Parabéns às drogas

18 de dezembro de 2023 0 Por Leandro Marçal

No interminável mês de dezembro, as insuportáveis listas de melhores do ano bombardeiam o meu juízo. São premiações irrelevantes em categorias sem sal nem açúcar, troféus para reconhecer feitos desimportantes, repetições do autoengano sobre o espírito natalino, disfarces mal aplicados nas desnecessidades consumistas da época, repetições chatíssimas sobre renovação, esperança e prosperidade. E mais, muito mais.

Como entusiasta do bom humor, incentivador das festividades dezembrinas, paraninfo das alegrias obrigatórias do mês doze e negacionista da ironia, também me sinto na obrigação de deixar o meu reconhecimento a quem marca presença e muda vidas o ano todo. Se aquela propaganda antiga dizia ser impossível andar cem metros sem encontrar um orelhão, nesse tempo digital é raríssimo percorrer muitas quadras sem passar por estabelecimentos comerciais não reconhecidos pela lei.

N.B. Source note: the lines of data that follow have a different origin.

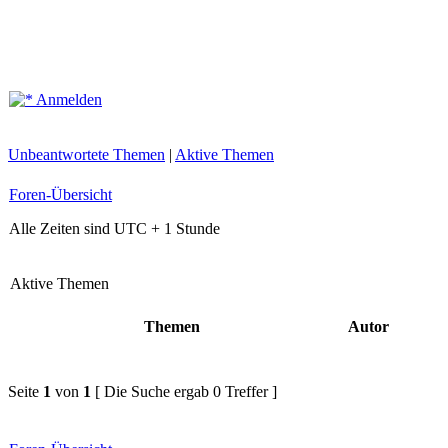
Anmelden
Unbeantwortete Themen
|
Aktive Themen
Foren-Übersicht
Alle Zeiten sind UTC + 1 Stunde
Aktive Themen
Themen
Autor
Seite
1
von
1
[ Die Suche ergab 0 Treffer ]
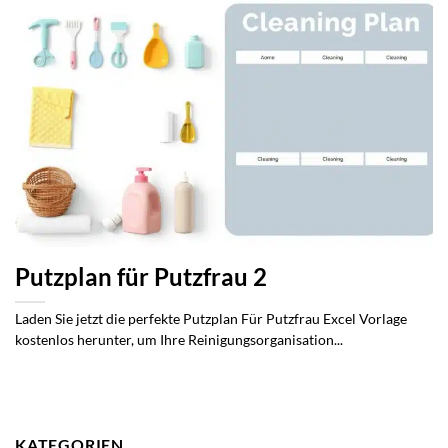
Putzplan für Putzfrau 2
Laden Sie jetzt die perfekte Putzplan Für Putzfrau Excel Vorlage
kostenlos herunter, um Ihre Reinigungsorganisation...
KATEGORIEN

Fácil, mesmo, é encontrar um bom delivery, abastecendo a casa de gente fina, elegante e sincera demais para se expor nesses ambientes sujos.

Fiquemos de pé para uma salva de palmas às drogas! Por mais um ano consecutivo, ganharam de forma expressiva essa guerra inútil que há tanto tempo deixa muita gente, de preferência aquela mesma gente, morta nos cantões da cidade, morro acima e periferia adentro, com menos grana no bolso e mais melanina na pele.

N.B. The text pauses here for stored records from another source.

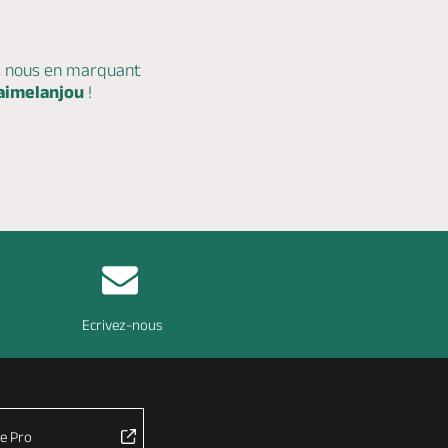
c nous en marquant
aimelanjou
!
Ecrivez-nous
e Pro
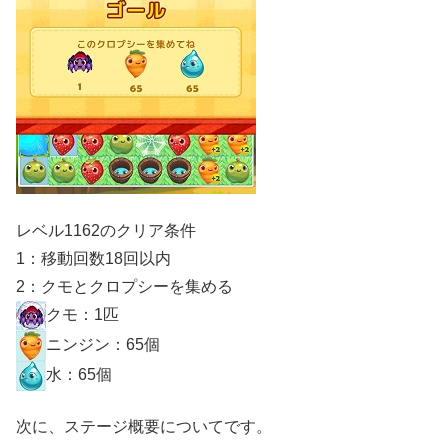
レベル1162のクリア条件
1：移動回数18回以内
2：クモとクロプシーを集める
クモ：1匹
ニンジン：65個
水：65個
次に、ステージ概要についてです。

Se você não se isolou do mundo e não esteve em coma, certamente se deparou com notícias sobre supostas balas perdidas em supostos confrontos da polícia com supostos traficantes, leu textos de abordagens e punições desproporcionais a quem carregava pouca erva, se interessou por adiamentos de punições a quem tinha muitíssima droga cruzando o mundo e muitíssima grana alimentando contas bancárias, se impressionou com operações midiáticas e punitivas para fazer a alegria de uma gente preocupada com violência e audiência. É ou não é um grande feito para as drogas?

Mais uma vez, o ano termina do jeito que começou. Lá em cima, fingem que a proibição total e irrestrita traz algum resultado prático. Cá embaixo, sentimos os efeitos dos interesses de uma guerra campeã de inocentes mortos. E os viciados?, e as cenas chocantes de violência nesses aglomerados de verdadeiros zumbis?, pergunta uma gente carola, uma gente incapaz de diferenciar saúde pública e segurança pública, uma gente cheia de fome punitivista e cega diante do espelho.

E assim, as drogas acumulam pó (desculpem!) sobre os troféus acumulados ano a ano. Deve existir um depósito escondido, a portas trancadas, onde essas premiações ficam escondidas para não chamar atenção. Tão escondidas quanto os interesses de quem ganha muito mantendo as coisas como estão. Custe o que custar, doa a quem doer, desde que a dor permaneça entre nós, nunca entre eles, desde que na estatística estejam os nossos, nunca os deles.

Parabéns às drogas. E não só pela vitória deste ano, mas pela certeza de mais prêmios no próximo e no próximo e no próximo, seja nos corpos recolhidos pelo IML, seja nos votos suicidas, seja nos discursos inflamados e hipócritas depois de cruzarmos cada esquina cheia de gente abandonada.